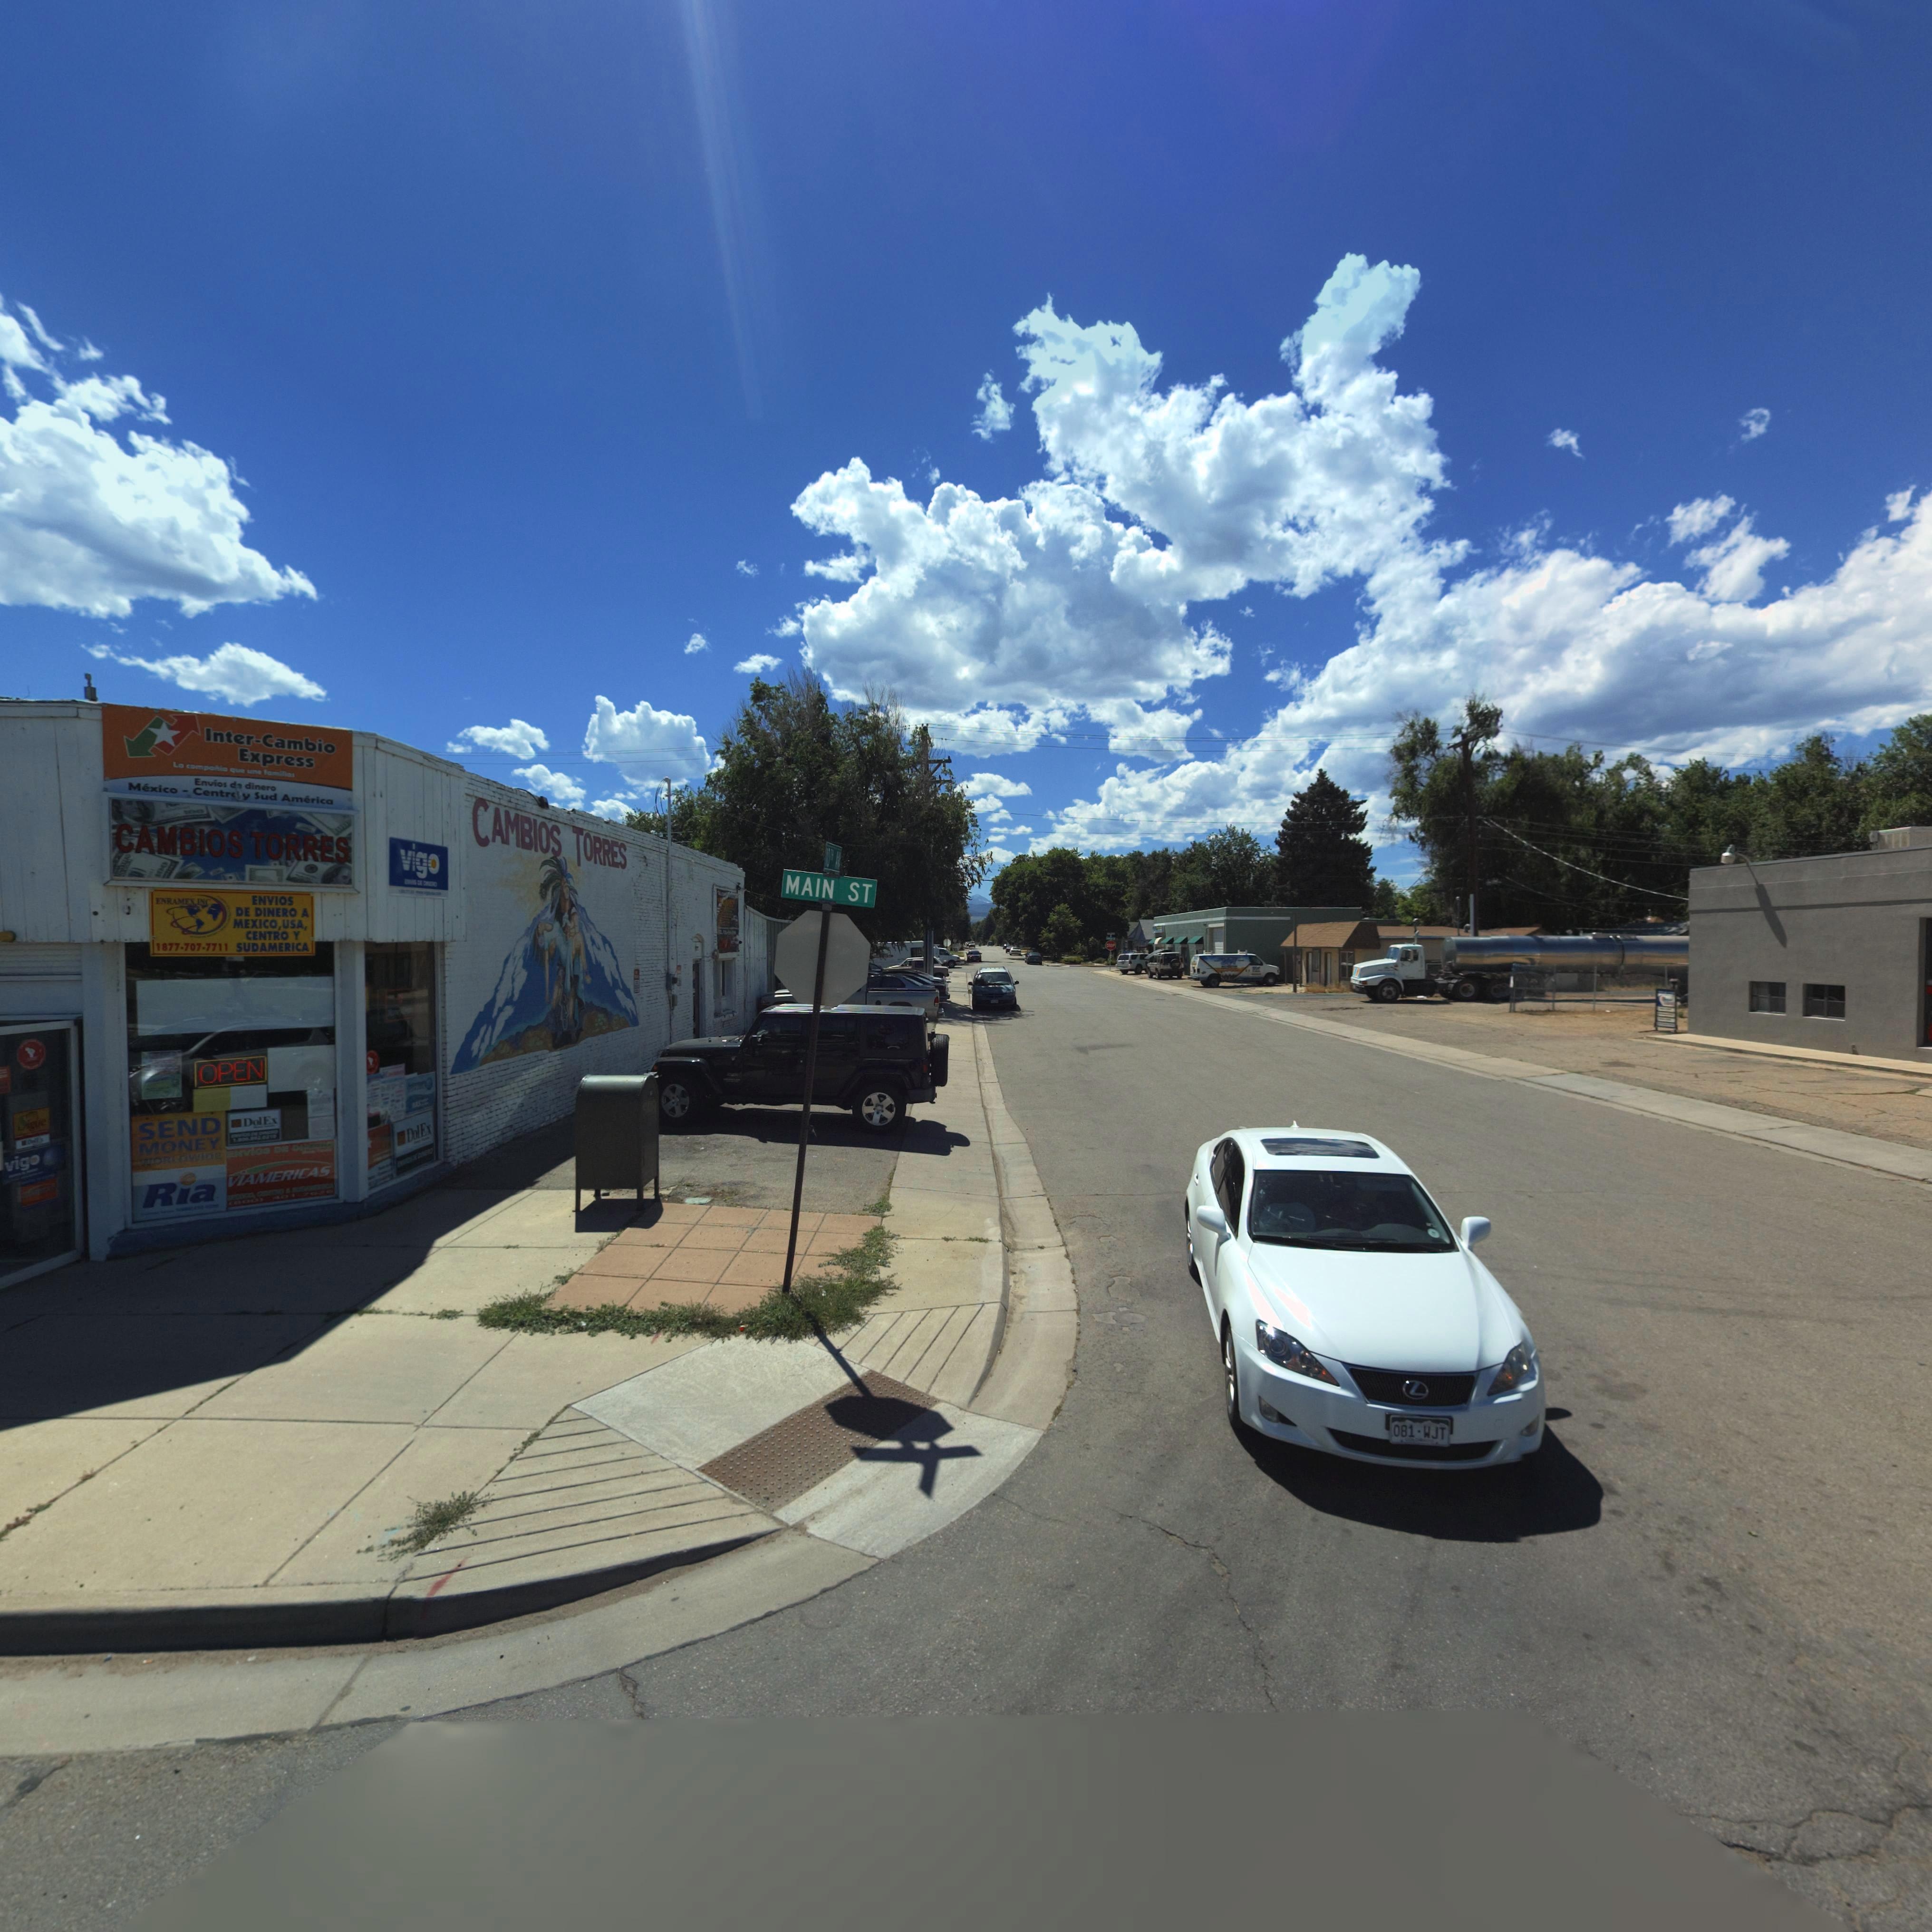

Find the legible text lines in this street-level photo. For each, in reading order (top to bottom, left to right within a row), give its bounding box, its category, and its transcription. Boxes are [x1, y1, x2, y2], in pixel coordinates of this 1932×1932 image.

[114, 822, 349, 863] BusinessName: CAMBIOS TORRES
[472, 797, 627, 869] BusinessName: CAMBIOS TORRES
[824, 847, 841, 869] StreetName: 10TH AV
[785, 874, 873, 903] StreetName: MAIN ST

• [STATED PROBLEM]: Reproduce all of the data above verbatim, omitting any pictures.

• [RESULT BELOW]:
Find the legible text lines in this street-level photo. For each, in reading order (top to bottom, left to right within a row), give its bounding box, its category, and its transcription. Boxes are [x1, y1, x2, y2], in pixel coordinates of this 1932×1932 image.

[114, 822, 349, 863] BusinessName: CAMBIOS TORRES
[472, 797, 627, 869] BusinessName: CAMBIOS TORRES
[824, 847, 841, 869] StreetName: 10TH AV
[785, 874, 873, 903] StreetName: MAIN ST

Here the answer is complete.